Across 57 Phase III cell therapy records, European activity is concentrated in a small set of high-repeat hospital networks. Hospital Universitari Vall d’Hebron is the leading named site with 13 site participations, followed by Centre Hospitalier Universitaire de Lille with 12. Oncology dominates the high-volume site pattern, especially multiple myeloma and B-cell malignancy programs.

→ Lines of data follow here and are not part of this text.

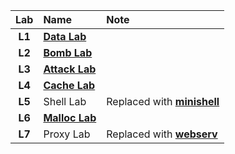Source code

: |  Lab   | Name                               | Note                                                                                      |
| :----: | :--------------------------------- | :---------------------------------------------------------------------------------------- |
| **L1** | [**Data Lab**](./01-data-lab/)     |                                                                                           |
| **L2** | [**Bomb Lab**](./02-bomb-lab/)     |                                                                                           |
| **L3** | [**Attack Lab**](./03-attack-lab/) |                                                                                           |
| **L4** | [**Cache Lab**](./04-cache-lab/)   |                                                                                           |
| **L5** | Shell Lab                          | Replaced with [**minishell**](https://github.com/jjongs2/42cursus/tree/main/08_minishell) |
| **L6** | [**Malloc Lab**](./06-malloc-lab/) |                                                                                           |
| **L7** | Proxy Lab                          | Replaced with [**webserv**](https://github.com/SOONG-E/Webserv)                           |
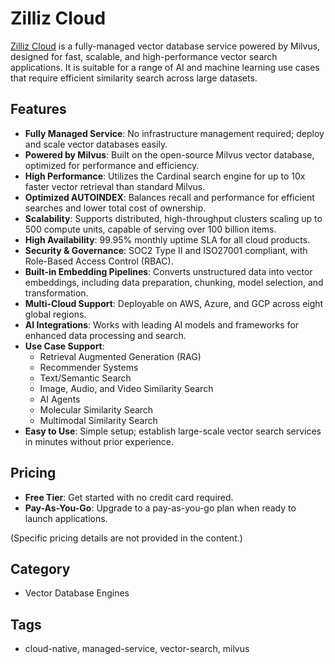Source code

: # Zilliz Cloud

[Zilliz Cloud](https://zilliz.com/) is a fully-managed vector database service powered by Milvus, designed for fast, scalable, and high-performance vector search applications. It is suitable for a range of AI and machine learning use cases that require efficient similarity search across large datasets.

## Features
- **Fully Managed Service**: No infrastructure management required; deploy and scale vector databases easily.
- **Powered by Milvus**: Built on the open-source Milvus vector database, optimized for performance and efficiency.
- **High Performance**: Utilizes the Cardinal search engine for up to 10x faster vector retrieval than standard Milvus.
- **Optimized AUTOINDEX**: Balances recall and performance for efficient searches and lower total cost of ownership.
- **Scalability**: Supports distributed, high-throughput clusters scaling up to 500 compute units, capable of serving over 100 billion items.
- **High Availability**: 99.95% monthly uptime SLA for all cloud products.
- **Security & Governance**: SOC2 Type II and ISO27001 compliant, with Role-Based Access Control (RBAC).
- **Built-in Embedding Pipelines**: Converts unstructured data into vector embeddings, including data preparation, chunking, model selection, and transformation.
- **Multi-Cloud Support**: Deployable on AWS, Azure, and GCP across eight global regions.
- **AI Integrations**: Works with leading AI models and frameworks for enhanced data processing and search.
- **Use Case Support**:
  - Retrieval Augmented Generation (RAG)
  - Recommender Systems
  - Text/Semantic Search
  - Image, Audio, and Video Similarity Search
  - AI Agents
  - Molecular Similarity Search
  - Multimodal Similarity Search
- **Easy to Use**: Simple setup; establish large-scale vector search services in minutes without prior experience.

## Pricing
- **Free Tier**: Get started with no credit card required.
- **Pay-As-You-Go**: Upgrade to a pay-as-you-go plan when ready to launch applications.

(Specific pricing details are not provided in the content.)

## Category
- Vector Database Engines

## Tags
- cloud-native, managed-service, vector-search, milvus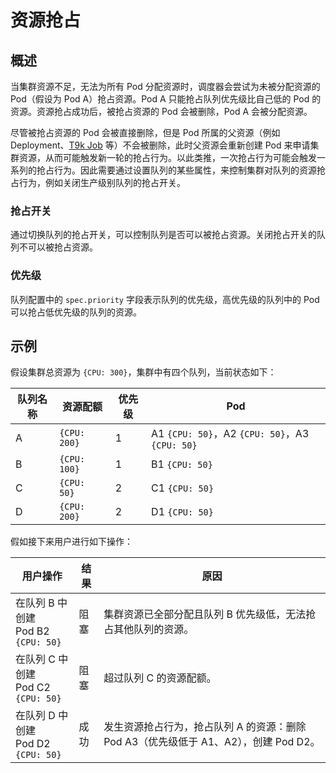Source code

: # 资源抢占

## 概述

当集群资源不足，无法为所有 Pod 分配资源时，调度器会尝试为未被分配资源的 Pod（假设为 Pod A）抢占资源。Pod A 只能抢占队列优先级比自己低的 Pod 的资源。资源抢占成功后，被抢占资源的 Pod 会被删除，Pod A 会被分配资源。

尽管被抢占资源的 Pod 会被直接删除，但是 Pod 所属的父资源（例如 Deployment、[T9k Job](../../../workflow/job/index.md) 等）不会被删除，此时父资源会重新创建 Pod 来申请集群资源，从而可能触发新一轮的抢占行为。以此类推，一次抢占行为可能会触发一系列的抢占行为。因此需要通过设置队列的某些属性，来控制集群对队列的资源抢占行为，例如关闭生产级别队列的抢占开关。

### 抢占开关

通过切换队列的抢占开关，可以控制队列是否可以被抢占资源。关闭抢占开关的队列不可以被抢占资源。

### 优先级

队列配置中的 `spec.priority` 字段表示队列的优先级，高优先级的队列中的 Pod 可以抢占低优先级的队列的资源。

## 示例

假设集群总资源为 `{CPU: 300}`，集群中有四个队列，当前状态如下：

| 队列名称 | 资源配额     | 优先级 | Pod                                            |
| -------- | ------------ | ------ | ---------------------------------------------- |
| A        | `{CPU: 200}` | 1      | A1 `{CPU: 50}`，A2 `{CPU: 50}`，A3 `{CPU: 50}` |
| B        | `{CPU: 100}` | 1      | B1 `{CPU: 50}`                                 |
| C        | `{CPU: 50}`  | 2      | C1 `{CPU: 50}`                                 |
| D        | `{CPU: 200}` | 2      | D1 `{CPU: 50}`                                 |

假如接下来用户进行如下操作：

| 用户操作                                 | 结果 | 原因                                                                               |
| ---------------------------------------- | ---- | ---------------------------------------------------------------------------------- |
| 在队列 B 中创建 <br/> Pod B2 `{CPU: 50}` | 阻塞 | 集群资源已全部分配且队列 B 优先级低，无法抢占其他队列的资源。                      |
| 在队列 C 中创建 <br/> Pod C2 `{CPU: 50}` | 阻塞 | 超过队列 C 的资源配额。                                                            |
| 在队列 D 中创建 <br/> Pod D2 `{CPU: 50}` | 成功 | 发生资源抢占行为，抢占队列 A 的资源：删除 Pod A3（优先级低于 A1、A2），创建 Pod D2。 |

The top 10 named sites account for 81 site participations. Spain, France, Germany, and Italy dominate this leadership tier, reflecting the concentration of advanced cell therapy infrastructure in large oncology and haematology centers.
The leading sites are not isolated high-enrolling centers; they are repeat participants across multiple disease areas, especially haematology-oncology cell therapy programs.
Country-level participation is led by the large EU5 oncology networks. The strongest recurring country signals are Spain, Germany, France, Italy, and the Netherlands, which together anchor most of the high-repeat site list and the largest planned-patient allocations.
Spain, Germany, and France provide the broadest site footprint, while the Netherlands shows a stronger patient-allocation signal in selected later records, including pancreatic cancer and myeloma programs.
Among oncology records, multiple myeloma is the dominant disease group, followed by B-cell lymphoma / B-cell leukemia programs. Solid tumor cell therapy appears, but with fewer repeat sites and more concentrated country allocation.
The Phase III cell therapy landscape remains haematology-heavy. Multiple myeloma and B-cell malignancies drive most repeat participation, while solid tumor programs are more selective and site-concentrated.
The cohort includes 34 records in 2024, 16 in 2025, and 7 in 2026. 2024 therefore represents 34/57 records, or 59.6% of the analyzed Phase III cell therapy cohort.